### TASK OBJECTIVE:
Write out, from the entries below, exactly the lines that run between the lines holding "Wirksamkeit von drei" and "gemessen nach einem", inclusive, and stop there.

Records from a data source
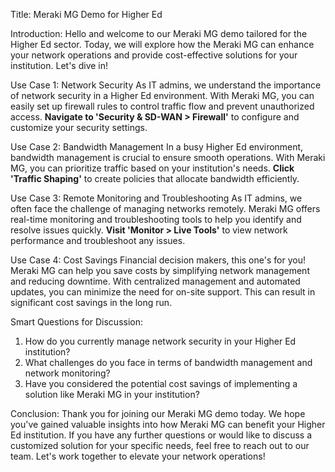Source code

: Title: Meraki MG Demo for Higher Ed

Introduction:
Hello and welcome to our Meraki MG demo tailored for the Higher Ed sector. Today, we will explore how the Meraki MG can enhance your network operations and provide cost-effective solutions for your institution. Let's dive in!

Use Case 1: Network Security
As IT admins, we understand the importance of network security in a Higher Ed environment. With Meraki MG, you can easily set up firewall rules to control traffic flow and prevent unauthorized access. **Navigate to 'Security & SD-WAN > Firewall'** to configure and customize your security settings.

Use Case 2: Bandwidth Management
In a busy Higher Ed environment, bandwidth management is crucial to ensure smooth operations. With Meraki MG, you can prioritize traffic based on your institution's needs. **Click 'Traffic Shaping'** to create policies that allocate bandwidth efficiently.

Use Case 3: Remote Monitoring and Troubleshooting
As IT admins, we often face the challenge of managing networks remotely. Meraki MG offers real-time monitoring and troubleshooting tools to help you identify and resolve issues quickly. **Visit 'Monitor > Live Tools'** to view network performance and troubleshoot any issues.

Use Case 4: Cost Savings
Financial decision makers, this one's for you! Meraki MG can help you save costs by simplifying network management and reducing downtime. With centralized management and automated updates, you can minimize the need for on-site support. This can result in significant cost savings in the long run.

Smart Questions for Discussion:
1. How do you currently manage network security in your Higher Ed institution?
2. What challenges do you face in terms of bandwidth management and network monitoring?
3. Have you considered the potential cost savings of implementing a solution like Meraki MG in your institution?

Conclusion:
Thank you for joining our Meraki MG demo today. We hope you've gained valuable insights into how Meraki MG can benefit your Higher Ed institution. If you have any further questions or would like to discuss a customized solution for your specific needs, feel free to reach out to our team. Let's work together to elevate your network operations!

...

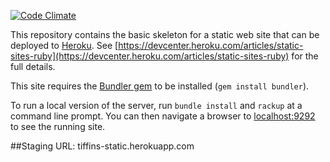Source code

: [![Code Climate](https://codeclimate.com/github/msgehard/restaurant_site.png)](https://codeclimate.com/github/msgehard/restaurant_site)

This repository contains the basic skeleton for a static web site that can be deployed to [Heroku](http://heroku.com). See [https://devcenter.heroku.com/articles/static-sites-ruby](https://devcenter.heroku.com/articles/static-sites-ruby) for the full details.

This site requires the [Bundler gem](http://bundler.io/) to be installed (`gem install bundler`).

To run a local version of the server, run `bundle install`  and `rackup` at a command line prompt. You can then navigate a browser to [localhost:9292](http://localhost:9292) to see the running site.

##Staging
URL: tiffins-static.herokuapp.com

* * *

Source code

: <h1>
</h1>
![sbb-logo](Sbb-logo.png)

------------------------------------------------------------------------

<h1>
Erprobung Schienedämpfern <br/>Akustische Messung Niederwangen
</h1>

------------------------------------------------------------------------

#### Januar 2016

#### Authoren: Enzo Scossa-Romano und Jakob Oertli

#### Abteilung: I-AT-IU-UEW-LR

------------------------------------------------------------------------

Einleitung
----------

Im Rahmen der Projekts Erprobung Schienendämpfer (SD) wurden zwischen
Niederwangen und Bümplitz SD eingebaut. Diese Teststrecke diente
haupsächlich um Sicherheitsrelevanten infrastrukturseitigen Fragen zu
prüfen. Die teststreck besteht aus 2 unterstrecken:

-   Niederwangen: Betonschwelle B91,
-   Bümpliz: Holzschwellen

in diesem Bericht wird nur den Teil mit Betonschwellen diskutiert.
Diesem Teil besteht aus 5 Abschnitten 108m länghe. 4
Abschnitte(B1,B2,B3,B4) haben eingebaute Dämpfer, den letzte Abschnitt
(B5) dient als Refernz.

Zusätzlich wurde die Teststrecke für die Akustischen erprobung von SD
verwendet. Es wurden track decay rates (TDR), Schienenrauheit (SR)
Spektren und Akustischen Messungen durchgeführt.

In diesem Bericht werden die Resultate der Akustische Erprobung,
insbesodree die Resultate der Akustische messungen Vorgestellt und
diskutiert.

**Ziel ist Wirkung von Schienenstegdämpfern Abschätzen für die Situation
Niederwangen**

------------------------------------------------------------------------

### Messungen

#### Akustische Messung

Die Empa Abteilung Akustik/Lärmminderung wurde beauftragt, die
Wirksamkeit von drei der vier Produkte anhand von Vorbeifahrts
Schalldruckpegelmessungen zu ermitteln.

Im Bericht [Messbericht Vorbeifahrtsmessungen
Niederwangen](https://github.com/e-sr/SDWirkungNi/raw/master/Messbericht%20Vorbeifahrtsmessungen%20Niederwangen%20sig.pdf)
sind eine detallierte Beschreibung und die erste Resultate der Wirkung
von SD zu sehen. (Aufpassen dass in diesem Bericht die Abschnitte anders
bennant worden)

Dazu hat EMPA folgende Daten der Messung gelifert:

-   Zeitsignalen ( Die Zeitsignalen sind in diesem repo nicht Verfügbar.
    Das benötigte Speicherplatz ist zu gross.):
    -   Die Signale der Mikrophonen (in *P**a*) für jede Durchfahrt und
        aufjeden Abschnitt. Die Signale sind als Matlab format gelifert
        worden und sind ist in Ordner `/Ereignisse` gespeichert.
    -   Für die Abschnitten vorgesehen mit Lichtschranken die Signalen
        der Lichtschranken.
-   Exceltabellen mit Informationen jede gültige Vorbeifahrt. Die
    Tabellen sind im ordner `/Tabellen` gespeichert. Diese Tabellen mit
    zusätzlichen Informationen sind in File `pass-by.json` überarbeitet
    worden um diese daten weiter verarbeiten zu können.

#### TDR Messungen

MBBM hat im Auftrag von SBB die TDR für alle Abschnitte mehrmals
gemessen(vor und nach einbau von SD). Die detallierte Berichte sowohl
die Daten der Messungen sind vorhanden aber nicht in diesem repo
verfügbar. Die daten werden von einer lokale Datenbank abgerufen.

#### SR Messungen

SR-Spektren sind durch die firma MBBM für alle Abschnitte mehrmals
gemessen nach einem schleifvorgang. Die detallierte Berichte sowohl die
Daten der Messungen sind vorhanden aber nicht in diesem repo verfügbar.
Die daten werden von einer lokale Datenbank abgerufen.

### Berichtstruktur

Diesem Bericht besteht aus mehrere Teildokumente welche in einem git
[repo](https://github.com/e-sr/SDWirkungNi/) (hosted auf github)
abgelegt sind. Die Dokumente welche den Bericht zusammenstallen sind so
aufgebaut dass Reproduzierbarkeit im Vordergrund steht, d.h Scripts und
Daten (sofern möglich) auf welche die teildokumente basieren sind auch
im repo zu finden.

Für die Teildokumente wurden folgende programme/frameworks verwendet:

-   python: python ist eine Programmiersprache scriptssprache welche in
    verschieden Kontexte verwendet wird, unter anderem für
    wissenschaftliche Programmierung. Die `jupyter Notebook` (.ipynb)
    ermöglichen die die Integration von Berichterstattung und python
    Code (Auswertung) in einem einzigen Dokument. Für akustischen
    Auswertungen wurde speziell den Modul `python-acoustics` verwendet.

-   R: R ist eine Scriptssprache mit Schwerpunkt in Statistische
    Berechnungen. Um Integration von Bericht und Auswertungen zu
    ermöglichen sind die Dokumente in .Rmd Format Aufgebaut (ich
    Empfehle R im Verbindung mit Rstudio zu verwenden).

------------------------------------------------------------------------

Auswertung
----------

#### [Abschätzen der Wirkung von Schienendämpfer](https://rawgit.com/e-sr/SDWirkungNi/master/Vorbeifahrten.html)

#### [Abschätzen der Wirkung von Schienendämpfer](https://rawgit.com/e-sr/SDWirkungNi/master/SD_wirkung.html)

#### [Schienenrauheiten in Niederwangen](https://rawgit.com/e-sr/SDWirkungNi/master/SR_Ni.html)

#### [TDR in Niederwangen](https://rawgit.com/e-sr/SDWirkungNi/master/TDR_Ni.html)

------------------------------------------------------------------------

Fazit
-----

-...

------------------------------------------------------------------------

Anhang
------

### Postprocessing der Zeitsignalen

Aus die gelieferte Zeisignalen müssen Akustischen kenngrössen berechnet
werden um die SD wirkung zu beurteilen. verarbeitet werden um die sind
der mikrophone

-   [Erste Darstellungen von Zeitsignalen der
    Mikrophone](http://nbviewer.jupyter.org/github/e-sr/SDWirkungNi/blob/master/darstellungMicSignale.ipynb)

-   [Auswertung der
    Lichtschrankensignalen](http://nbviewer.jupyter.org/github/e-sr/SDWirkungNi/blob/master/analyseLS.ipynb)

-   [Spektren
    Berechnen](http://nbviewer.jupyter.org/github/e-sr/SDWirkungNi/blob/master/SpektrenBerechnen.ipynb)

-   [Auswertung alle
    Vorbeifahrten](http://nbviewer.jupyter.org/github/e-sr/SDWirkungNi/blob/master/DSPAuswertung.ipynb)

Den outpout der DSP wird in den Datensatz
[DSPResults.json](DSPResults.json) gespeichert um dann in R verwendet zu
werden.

### FINISHED EXERCISE:
Wirksamkeit von drei der vier Produkte anhand von Vorbeifahrts
Schalldruckpegelmessungen zu ermitteln.

Im Bericht [Messbericht Vorbeifahrtsmessungen
Niederwangen](https://github.com/e-sr/SDWirkungNi/raw/master/Messbericht%20Vorbeifahrtsmessungen%20Niederwangen%20sig.pdf)
sind eine detallierte Beschreibung und die erste Resultate der Wirkung
von SD zu sehen. (Aufpassen dass in diesem Bericht die Abschnitte anders
bennant worden)

Dazu hat EMPA folgende Daten der Messung gelifert:

-   Zeitsignalen ( Die Zeitsignalen sind in diesem repo nicht Verfügbar.
    Das benötigte Speicherplatz ist zu gross.):
    -   Die Signale der Mikrophonen (in *P**a*) für jede Durchfahrt und
        aufjeden Abschnitt. Die Signale sind als Matlab format gelifert
        worden und sind ist in Ordner `/Ereignisse` gespeichert.
    -   Für die Abschnitten vorgesehen mit Lichtschranken die Signalen
        der Lichtschranken.
-   Exceltabellen mit Informationen jede gültige Vorbeifahrt. Die
    Tabellen sind im ordner `/Tabellen` gespeichert. Diese Tabellen mit
    zusätzlichen Informationen sind in File `pass-by.json` überarbeitet
    worden um diese daten weiter verarbeiten zu können.

#### TDR Messungen

MBBM hat im Auftrag von SBB die TDR für alle Abschnitte mehrmals
gemessen(vor und nach einbau von SD). Die detallierte Berichte sowohl
die Daten der Messungen sind vorhanden aber nicht in diesem repo
verfügbar. Die daten werden von einer lokale Datenbank abgerufen.

#### SR Messungen

SR-Spektren sind durch die firma MBBM für alle Abschnitte mehrmals
gemessen nach einem schleifvorgang. Die detallierte Berichte sowohl die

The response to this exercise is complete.